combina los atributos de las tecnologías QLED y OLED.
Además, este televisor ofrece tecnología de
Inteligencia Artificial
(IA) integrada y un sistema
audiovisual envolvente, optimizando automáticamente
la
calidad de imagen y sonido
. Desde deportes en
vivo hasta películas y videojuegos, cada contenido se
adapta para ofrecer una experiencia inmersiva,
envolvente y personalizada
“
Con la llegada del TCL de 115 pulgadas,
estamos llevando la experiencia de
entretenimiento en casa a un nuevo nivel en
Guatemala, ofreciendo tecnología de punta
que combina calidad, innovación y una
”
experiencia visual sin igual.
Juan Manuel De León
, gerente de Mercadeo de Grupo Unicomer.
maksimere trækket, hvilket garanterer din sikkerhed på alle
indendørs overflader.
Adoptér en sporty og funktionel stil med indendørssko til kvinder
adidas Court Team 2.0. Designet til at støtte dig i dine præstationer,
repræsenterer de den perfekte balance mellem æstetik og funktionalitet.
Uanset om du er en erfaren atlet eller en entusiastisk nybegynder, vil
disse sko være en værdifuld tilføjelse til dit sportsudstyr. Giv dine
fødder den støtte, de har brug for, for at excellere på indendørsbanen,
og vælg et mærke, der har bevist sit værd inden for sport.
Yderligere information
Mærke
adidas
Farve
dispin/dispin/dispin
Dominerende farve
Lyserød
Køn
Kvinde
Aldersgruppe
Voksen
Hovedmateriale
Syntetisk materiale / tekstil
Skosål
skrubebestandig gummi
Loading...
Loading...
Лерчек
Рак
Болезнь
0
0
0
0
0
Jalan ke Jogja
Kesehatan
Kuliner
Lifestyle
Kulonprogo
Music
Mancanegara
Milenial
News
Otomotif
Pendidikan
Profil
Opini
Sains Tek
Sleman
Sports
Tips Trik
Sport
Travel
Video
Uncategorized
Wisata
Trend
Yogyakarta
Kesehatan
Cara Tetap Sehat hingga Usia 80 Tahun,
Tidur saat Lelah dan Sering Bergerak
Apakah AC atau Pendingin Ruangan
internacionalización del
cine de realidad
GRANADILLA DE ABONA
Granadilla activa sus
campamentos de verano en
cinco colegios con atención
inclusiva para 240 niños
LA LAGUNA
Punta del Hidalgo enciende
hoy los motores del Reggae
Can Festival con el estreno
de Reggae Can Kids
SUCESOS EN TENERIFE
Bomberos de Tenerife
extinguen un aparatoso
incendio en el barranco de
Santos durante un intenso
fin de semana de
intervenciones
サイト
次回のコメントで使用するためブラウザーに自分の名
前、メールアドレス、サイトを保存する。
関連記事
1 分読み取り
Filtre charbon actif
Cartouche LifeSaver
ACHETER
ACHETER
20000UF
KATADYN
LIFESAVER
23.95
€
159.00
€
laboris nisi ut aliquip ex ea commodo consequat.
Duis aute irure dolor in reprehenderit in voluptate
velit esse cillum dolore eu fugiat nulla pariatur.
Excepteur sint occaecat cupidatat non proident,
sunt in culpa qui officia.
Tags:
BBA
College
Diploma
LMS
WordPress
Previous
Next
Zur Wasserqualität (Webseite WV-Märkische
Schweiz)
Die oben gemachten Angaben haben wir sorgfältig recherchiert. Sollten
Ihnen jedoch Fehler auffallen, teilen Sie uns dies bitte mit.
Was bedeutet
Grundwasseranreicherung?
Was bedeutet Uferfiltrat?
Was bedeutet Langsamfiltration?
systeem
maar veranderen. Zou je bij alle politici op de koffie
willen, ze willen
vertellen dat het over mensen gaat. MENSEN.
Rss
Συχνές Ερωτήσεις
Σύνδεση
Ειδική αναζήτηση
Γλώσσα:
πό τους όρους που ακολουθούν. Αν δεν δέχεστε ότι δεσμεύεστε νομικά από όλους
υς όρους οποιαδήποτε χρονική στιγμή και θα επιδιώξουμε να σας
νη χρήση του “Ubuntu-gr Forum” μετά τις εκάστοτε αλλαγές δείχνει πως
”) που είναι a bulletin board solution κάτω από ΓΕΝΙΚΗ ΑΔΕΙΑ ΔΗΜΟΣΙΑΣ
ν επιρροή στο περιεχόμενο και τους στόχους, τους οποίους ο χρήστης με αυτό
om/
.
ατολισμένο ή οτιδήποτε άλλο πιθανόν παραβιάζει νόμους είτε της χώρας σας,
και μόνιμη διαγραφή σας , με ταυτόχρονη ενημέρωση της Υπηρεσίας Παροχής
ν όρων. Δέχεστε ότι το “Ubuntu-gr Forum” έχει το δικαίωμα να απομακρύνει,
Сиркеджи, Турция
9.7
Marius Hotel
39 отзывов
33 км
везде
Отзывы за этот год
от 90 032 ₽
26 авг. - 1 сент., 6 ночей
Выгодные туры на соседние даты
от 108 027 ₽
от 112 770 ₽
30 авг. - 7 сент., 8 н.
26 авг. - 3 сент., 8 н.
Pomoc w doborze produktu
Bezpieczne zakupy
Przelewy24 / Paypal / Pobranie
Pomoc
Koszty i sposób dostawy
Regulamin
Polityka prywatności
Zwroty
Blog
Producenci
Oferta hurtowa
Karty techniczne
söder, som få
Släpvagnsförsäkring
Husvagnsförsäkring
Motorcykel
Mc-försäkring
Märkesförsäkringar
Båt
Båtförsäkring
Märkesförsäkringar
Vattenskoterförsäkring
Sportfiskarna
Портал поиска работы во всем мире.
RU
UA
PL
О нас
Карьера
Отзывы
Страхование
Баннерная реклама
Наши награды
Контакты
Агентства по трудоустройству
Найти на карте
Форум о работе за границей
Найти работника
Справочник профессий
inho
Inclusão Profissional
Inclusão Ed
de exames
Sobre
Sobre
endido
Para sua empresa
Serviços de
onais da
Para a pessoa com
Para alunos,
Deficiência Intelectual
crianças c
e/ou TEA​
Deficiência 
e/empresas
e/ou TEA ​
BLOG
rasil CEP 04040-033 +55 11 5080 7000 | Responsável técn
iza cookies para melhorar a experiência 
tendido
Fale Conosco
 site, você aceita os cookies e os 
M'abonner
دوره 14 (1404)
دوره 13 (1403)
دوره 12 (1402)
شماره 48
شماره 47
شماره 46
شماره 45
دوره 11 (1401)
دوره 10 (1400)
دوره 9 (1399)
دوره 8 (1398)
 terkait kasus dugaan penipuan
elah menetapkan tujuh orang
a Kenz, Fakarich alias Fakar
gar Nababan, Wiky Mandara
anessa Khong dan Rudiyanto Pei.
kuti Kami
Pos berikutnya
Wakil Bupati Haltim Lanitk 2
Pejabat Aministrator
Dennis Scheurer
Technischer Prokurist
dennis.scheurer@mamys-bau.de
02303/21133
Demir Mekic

==================================================

▶ _PROBLEM STATEMENT_: Copy exactly, and only, the lines from the one containing "Сиркеджи, Турция" through the last line of the listing.

▶ _RESPONSE AREA_:
Сиркеджи, Турция
9.7
Marius Hotel
39 отзывов
33 км
везде
Отзывы за этот год
от 90 032 ₽
26 авг. - 1 сент., 6 ночей
Выгодные туры на соседние даты
от 108 027 ₽
от 112 770 ₽
30 авг. - 7 сент., 8 н.
26 авг. - 3 сент., 8 н.
Pomoc w doborze produktu
Bezpieczne zakupy
Przelewy24 / Paypal / Pobranie
Pomoc
Koszty i sposób dostawy
Regulamin
Polityka prywatności
Zwroty
Blog
Producenci
Oferta hurtowa
Karty techniczne
söder, som få
Släpvagnsförsäkring
Husvagnsförsäkring
Motorcykel
Mc-försäkring
Märkesförsäkringar
Båt
Båtförsäkring
Märkesförsäkringar
Vattenskoterförsäkring
Sportfiskarna
Портал поиска работы во всем мире.
RU
UA
PL
О нас
Карьера
Отзывы
Страхование
Баннерная реклама
Наши награды
Контакты
Агентства по трудоустройству
Найти на карте
Форум о работе за границей
Найти работника
Справочник профессий
inho
Inclusão Profissional
Inclusão Ed
de exames
Sobre
Sobre
endido
Para sua empresa
Serviços de
onais da
Para a pessoa com
Para alunos,
Deficiência Intelectual
crianças c
e/ou TEA​
Deficiência 
e/empresas
e/ou TEA ​
BLOG
rasil CEP 04040-033 +55 11 5080 7000 | Responsável técn
iza cookies para melhorar a experiência 
tendido
Fale Conosco
 site, você aceita os cookies e os 
M'abonner
دوره 14 (1404)
دوره 13 (1403)
دوره 12 (1402)
شماره 48
شماره 47
شماره 46
شماره 45
دوره 11 (1401)
دوره 10 (1400)
دوره 9 (1399)
دوره 8 (1398)
 terkait kasus dugaan penipuan
elah menetapkan tujuh orang
a Kenz, Fakarich alias Fakar
gar Nababan, Wiky Mandara
anessa Khong dan Rudiyanto Pei.
kuti Kami
Pos berikutnya
Wakil Bupati Haltim Lanitk 2
Pejabat Aministrator
Dennis Scheurer
Technischer Prokurist
dennis.scheurer@mamys-bau.de
02303/21133
Demir Mekic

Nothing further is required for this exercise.